Further analysis of the dream elicited something from his previous history that now became clear to the patient for the first time: He had been the darling of a somewhat hysterical mother. She had pitied him, admired him, pampered him so much that he never got along properly at school because he was too girlish.

Later he suddenly swung over to the masculine side and went into the army, where he was able to hide his inner weakness by a display of “toughness.” 

Thus, in a sense, his mother too had lamed him.

The patient’s conscious knowledge of the Bible was at a lamentable minimum. Probably he had once heard of the serpent biting the heel and then quickly forgotten it. But something deep in his unconscious heard it and did not forget: it remembered this story at a suitable opportunity. This part of the unconscious evidently likes to express itself mythologically, because this way of expression is in keeping with its nature.

But to what kind of mentality does the symbolical or metaphorical way of expression correspond? It corresponds to the mentality of the primitive, whose language possesses no abstractions but only natural and “unnatural” analogies. This primeval mentality is as foreign to the psyche that produced the heartache and the lump in the throat as a brontosaurus is to a racehorse 

The dream of the snake reveals a fragment of psychic activity that has nothing whatever to do with the dreamer as a modern individual. It functions at a deeper level, so to speak, and only the results of this activity rise up into the upper layer where the repressed affects lie, as foreign to them as a dream is to waking consciousness. Just as some kind of analytical technique is needed to understand a dream, so a knowledge of mythology is needed in order to grasp the meaning of a content deriving from the deeper levels of the psyche.

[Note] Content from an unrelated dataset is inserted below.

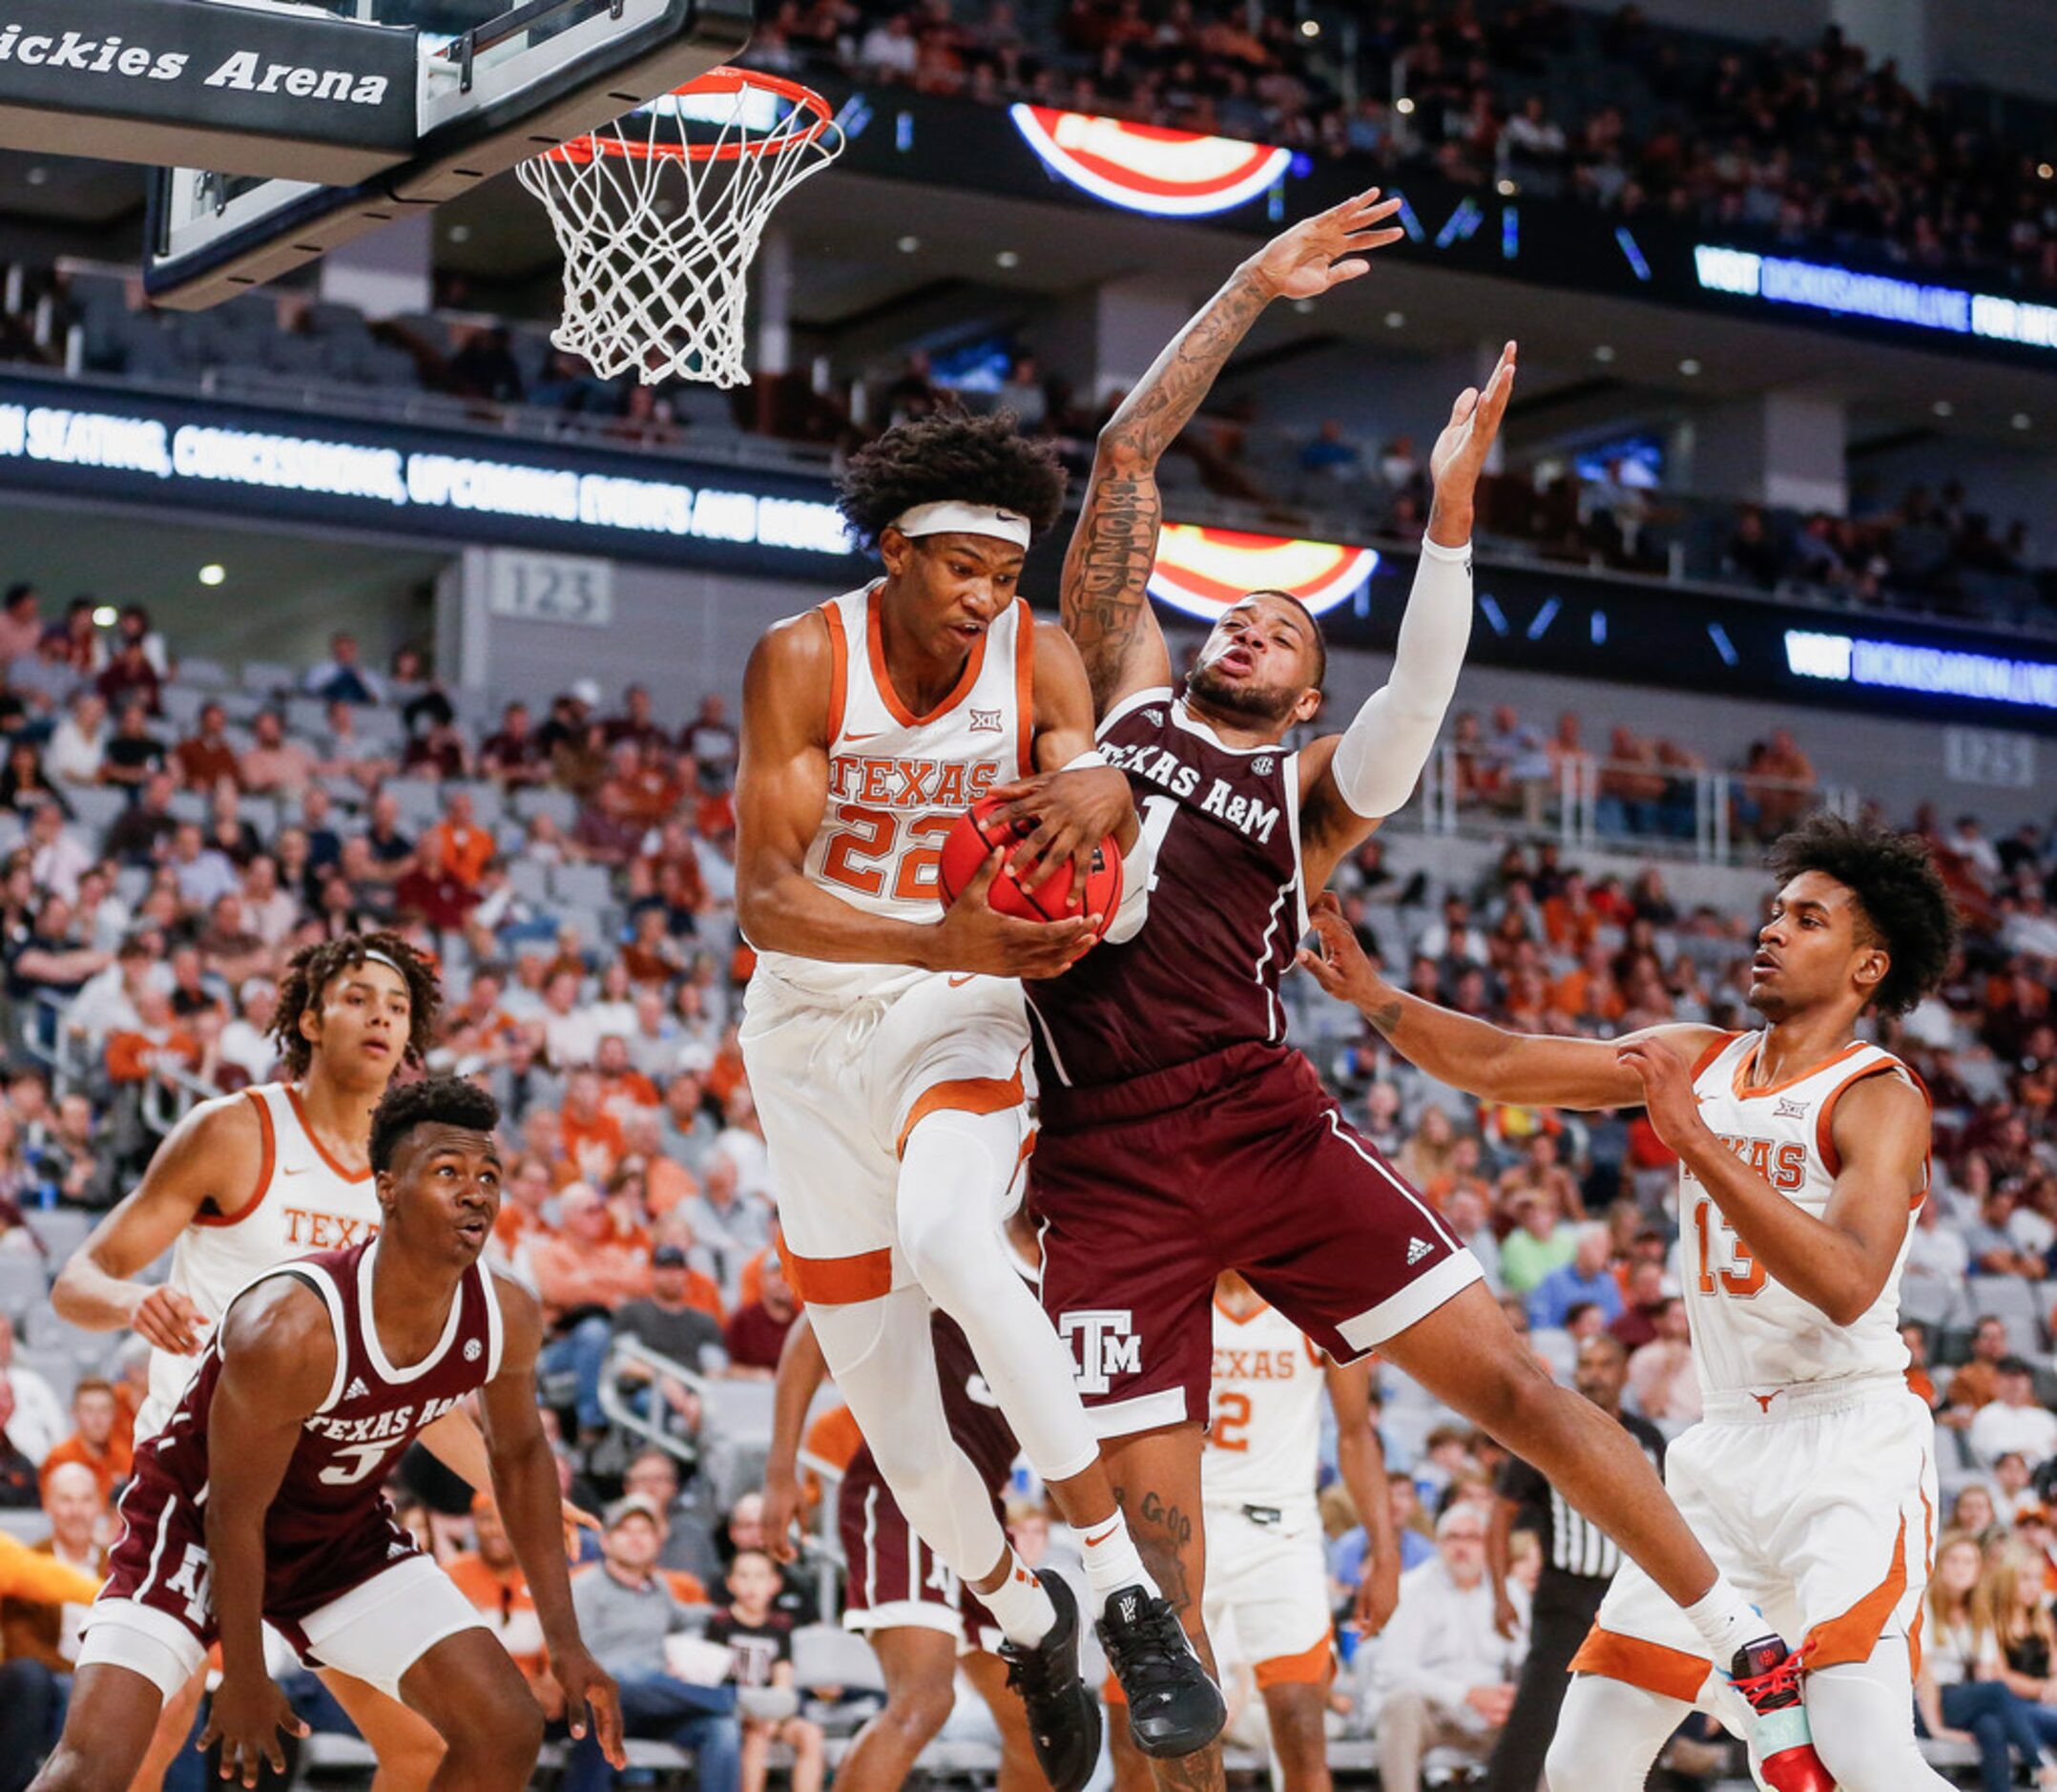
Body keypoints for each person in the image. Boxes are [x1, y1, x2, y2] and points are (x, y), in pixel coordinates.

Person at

The snake-motif was certainly not an individual acquisition of the dreamer, for snake-dreams are very common even among city-dwellers who have probably never seen a real snake

I would like for the sake of completeness, to make a few more remarks about the snake-dream. It seems as if this hypothetical deeper layer of the unconscious the collective unconscious, as I shall now speak of ithad translated the patient’s experiences with women into the snake-bite dream and thus turned them into a regular mythological motif.

The reason or rather, the purpose of this is at first somewhat obscure. But if we remember the fundamental principle that the symptomatology of an illness is at the same time a natural attempt at healing the heartaches, for example, being an attempt to produce an emotional outburst then we must regard the heel symptom as an attempt at healing too.